Your objective
Gather every line of the records that contains the string "إضافة" and copy each one in full.

Input
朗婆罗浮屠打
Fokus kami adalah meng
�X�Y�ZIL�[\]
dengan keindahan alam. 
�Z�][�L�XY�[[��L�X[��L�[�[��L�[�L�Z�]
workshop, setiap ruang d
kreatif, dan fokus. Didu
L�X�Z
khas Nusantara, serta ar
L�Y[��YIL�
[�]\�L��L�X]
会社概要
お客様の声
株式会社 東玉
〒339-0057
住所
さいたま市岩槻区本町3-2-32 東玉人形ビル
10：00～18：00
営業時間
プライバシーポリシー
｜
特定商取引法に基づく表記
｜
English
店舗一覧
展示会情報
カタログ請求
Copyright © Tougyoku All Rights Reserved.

--

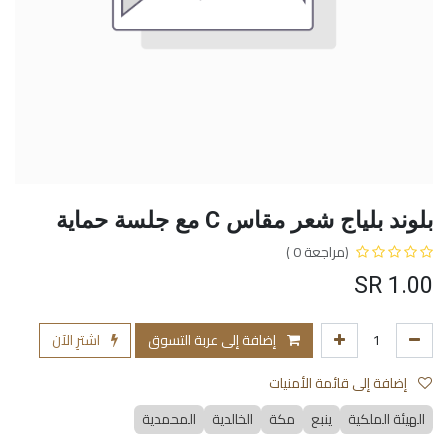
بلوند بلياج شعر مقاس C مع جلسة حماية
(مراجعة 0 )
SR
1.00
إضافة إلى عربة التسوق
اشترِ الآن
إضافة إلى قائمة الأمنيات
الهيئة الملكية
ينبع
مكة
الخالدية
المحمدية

Response box
إضافة إلى عربة التسوق
إضافة إلى قائمة الأمنيات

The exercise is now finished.